Policy-driven automation is needed to manage access rights for a large, dispersed workforce across a wide variety of systems and applications. This ensures that workers and contractors have access to systems when their duties require it or when new systems are made available.
Through the automation of the processes for provisioning and governing access, automated access management increases the efficiency of user administration. For example, during the onboarding of new workers, managers must make sure that they have access to the technologies they require on Day 1. This is part of the automation of business processes driven by changes to human resources data.

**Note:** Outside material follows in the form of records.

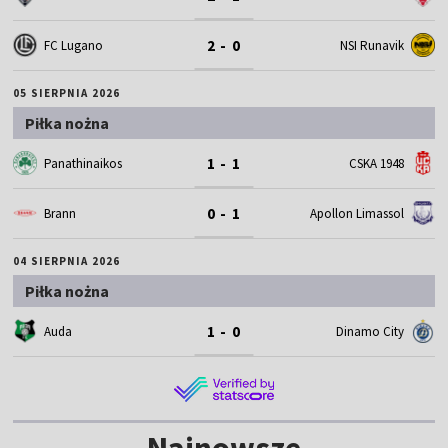
2 - 0
FC Lugano
NSI Runavik
05 SIERPNIA 2026
Piłka nożna
1 - 1
Panathinaikos
CSKA 1948
0 - 1
Brann
Apollon Limassol
04 SIERPNIA 2026
Piłka nożna
1 - 0
Auda
Dinamo City
Najnowsze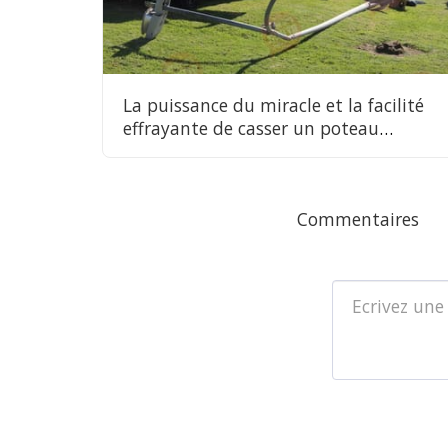
La puissance du miracle et la facilité
effrayante de casser un poteau
lumineux
Commentaires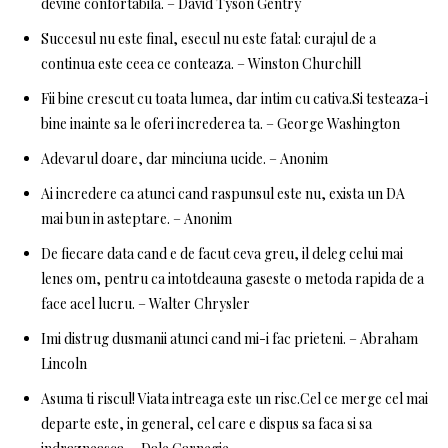
devine confortabila. – David Tyson Gentry
Succesul nu este final, esecul nu este fatal: curajul de a
continua este ceea ce conteaza. – Winston Churchill
Fii bine crescut cu toata lumea, dar intim cu cativa.Si testeaza-i
bine inainte sa le oferi increderea ta. – George Washington
Adevarul doare, dar minciuna ucide. – Anonim
Ai incredere ca atunci cand raspunsul este nu, exista un DA
mai bun in asteptare. – Anonim
De fiecare data cand e de facut ceva greu, il deleg celui mai
lenes om, pentru ca intotdeauna gaseste o metoda rapida de a
face acel lucru. – Walter Chrysler
Imi distrug dusmanii atunci cand mi-i fac prieteni. – Abraham
Lincoln
Asuma ti riscul! Viata intreaga este un risc.Cel ce merge cel mai
departe este, in general, cel care e dispus sa faca si sa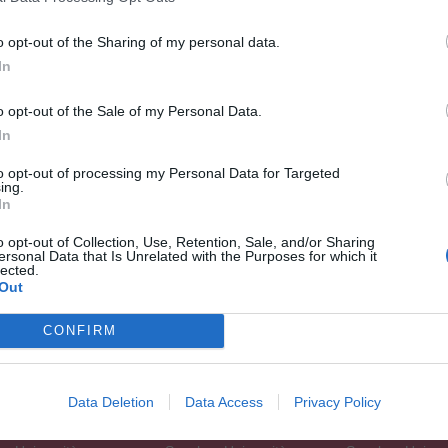
o opt-out of the Sharing of my personal data.
In
o opt-out of the Sale of my Personal Data.
In
to opt-out of processing my Personal Data for Targeted
ing.
In
o opt-out of Collection, Use, Retention, Sale, and/or Sharing
ersonal Data that Is Unrelated with the Purposes for which it
lected.
Out
ese Valdelsa
Zona del Cuoio
Firenze e Prov
CONFIRM
ca
Cronaca
Cronaca
tà
Attualità
Attualità
a e Opinioni
Politica e Opinioni
Politica e Opinio
Data Deletion
Data Access
Privacy Policy
ia e Lavoro
Economia e Lavoro
Economia e Lav
Sanità
Sanità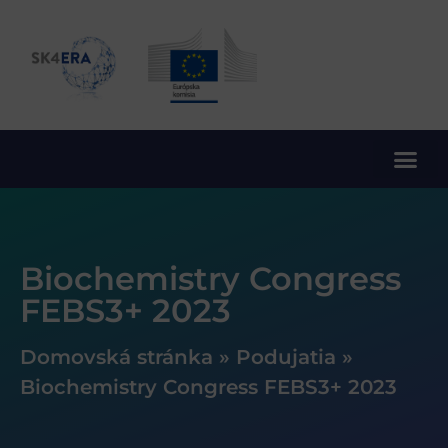
10. rámcový program EÚ pre výskum a inovácie
Biochemistry Congress
FEBS3+ 2023
Domovská stránka
»
Podujatia
»
Biochemistry Congress FEBS3+ 2023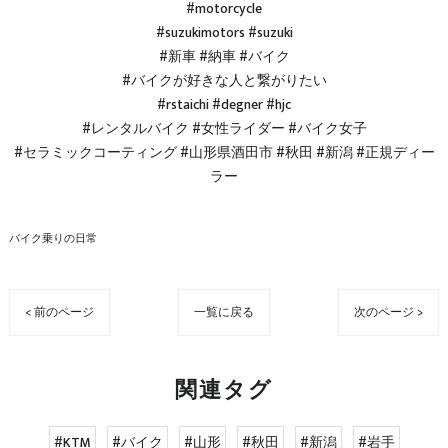
#motorcycle
#suzukimotors #suzuki
#新車 #納車 #バイク
#バイクが好きな人と繋がりたい
#rstaichi #degner #hjc
#レンタルバイク #女性ライダー #バイク女子
#セラミックコーティング #山形県酒田市 #秋田 #新潟 #正規ディー
ラー
バイク乗りの日常
< 前のページ
一覧に戻る
次のページ >
関連タグ
#KTM
#バイク
#山形
#秋田
#新潟
#岩手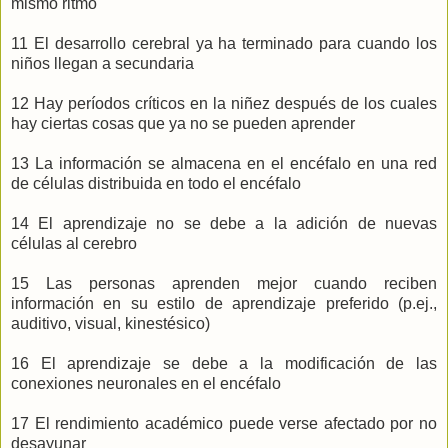
mismo ritmo
11 El desarrollo cerebral ya ha terminado para cuando los
niños llegan a secundaria
12 Hay períodos críticos en la niñez después de los cuales
hay ciertas cosas que ya no se pueden aprender
13 La información se almacena en el encéfalo en una red
de células distribuida en todo el encéfalo
14 El aprendizaje no se debe a la adición de nuevas
células al cerebro
15 Las personas aprenden mejor cuando reciben
información en su estilo de aprendizaje preferido (p.ej.,
auditivo, visual, kinestésico)
16 El aprendizaje se debe a la modificación de las
conexiones neuronales en el encéfalo
17 El rendimiento académico puede verse afectado por no
desayunar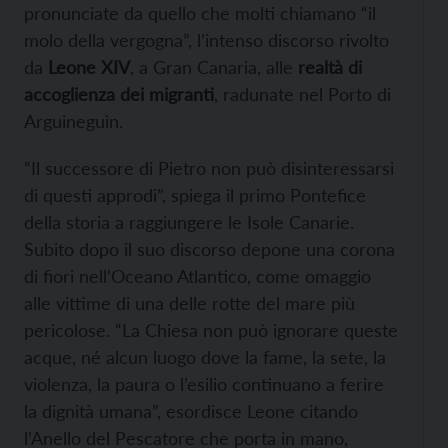
pronunciate da quello che molti chiamano “il
molo della vergogna”, l’intenso discorso rivolto
da
Leone XIV
, a Gran Canaria, alle
realtà di
accoglienza dei migranti
, radunate nel Porto di
Arguineguìn.
“Il successore di Pietro non può disinteressarsi
di questi approdi”, spiega il primo Pontefice
della storia a raggiungere le Isole Canarie.
Subito dopo il suo discorso depone una corona
di fiori nell’Oceano Atlantico, come omaggio
alle vittime di una delle rotte del mare più
pericolose. “La Chiesa non può ignorare queste
acque, né alcun luogo dove la fame, la sete, la
violenza, la paura o l’esilio continuano a ferire
la dignità umana”, esordisce Leone citando
l’Anello del Pescatore che porta in mano,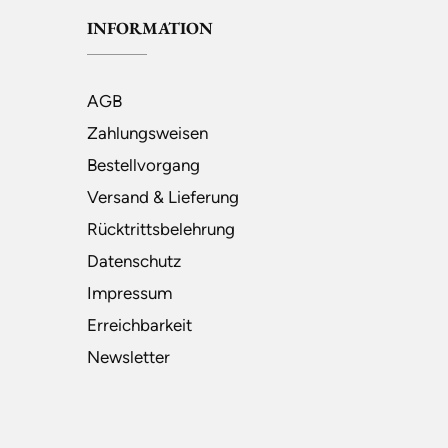
INFORMATION
AGB
Zahlungsweisen
Bestellvorgang
Versand & Lieferung
Rücktrittsbelehrung
Datenschutz
Impressum
Erreichbarkeit
Newsletter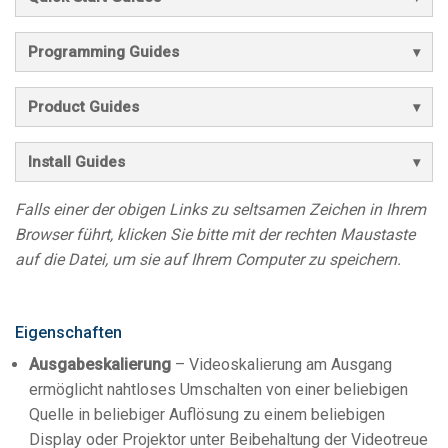
Programming Guides
Product Guides
Install Guides
Falls einer der obigen Links zu seltsamen Zeichen in Ihrem
Browser führt, klicken Sie bitte mit der rechten Maustaste
auf die Datei, um sie auf Ihrem Computer zu speichern.
Eigenschaften
Ausgabeskalierung
– Videoskalierung am Ausgang
ermöglicht nahtloses Umschalten von einer beliebigen
Quelle in beliebiger Auflösung zu einem beliebigen
Display oder Projektor unter Beibehaltung der Videotreue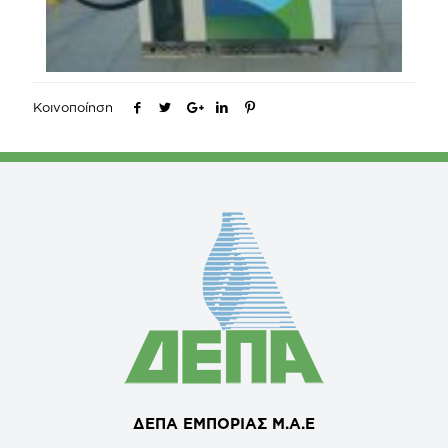
Κοινοποίηση
ΔΕΠΑ ΕΜΠΟΡΙΑΣ Μ.Α.Ε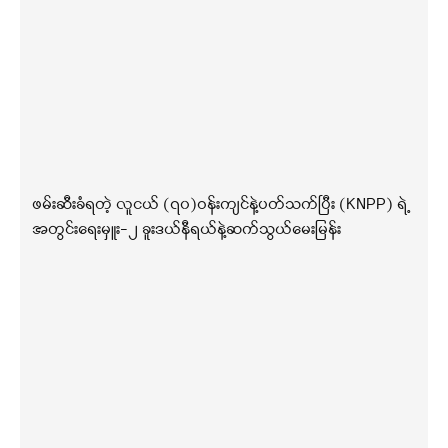
ဖမ်းဆီးခံရတဲ့ လူငယ် (၇၀)ဝန်းကျင်နဲ့ပတ်သက်ပြီး (KNPP) ရဲ့
အတွင်းရေးမှူး-၂ ခူးဒယ်နီရယ်နဲ့ဆက်သွယ်မေးမြန်း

Recertification is another function that is a great use case for automation. Doing it manually requires an enormous amount of time spent on collecting all the access rights, collecting the result, and fixing the holes in the systems that the managers have detected. That's an enormous amount of time and effort being spent on recertification. Automating this process can improve productivity significantly.
Getting hybrid infrastructures under control
Today’s IT infrastructures are increasingly hybrid, combining on-premises environments and cloud environments, which need to be controlled. Cloud subscription models enable fast on- and offboarding of applications and bring additional dynamics that need to be managed by IT and IT security.
Organizations must move to a Zero Trust model, for which strong identity management is a backbone. The concept of "zero trust" is based on the idea that everyone should be treated with suspicion, regardless of a network perimeter. As a result, it’s a strategy that is designed to safeguard data flows, perform reliable authentication and define authorizations thoroughly.
Identity security amidst uncertainty
As the world approaches the end of 2023, it has already experienced a wave of layoffs and budget cuts. But organizations can’t let security and identity management take a hit moving forward. As cyber-attacks rise, so does the possibility of insider threats by disgruntled former employees. Now more than ever, organizations must stay on their security toes by implementing strong, flexible and automated IGA functions.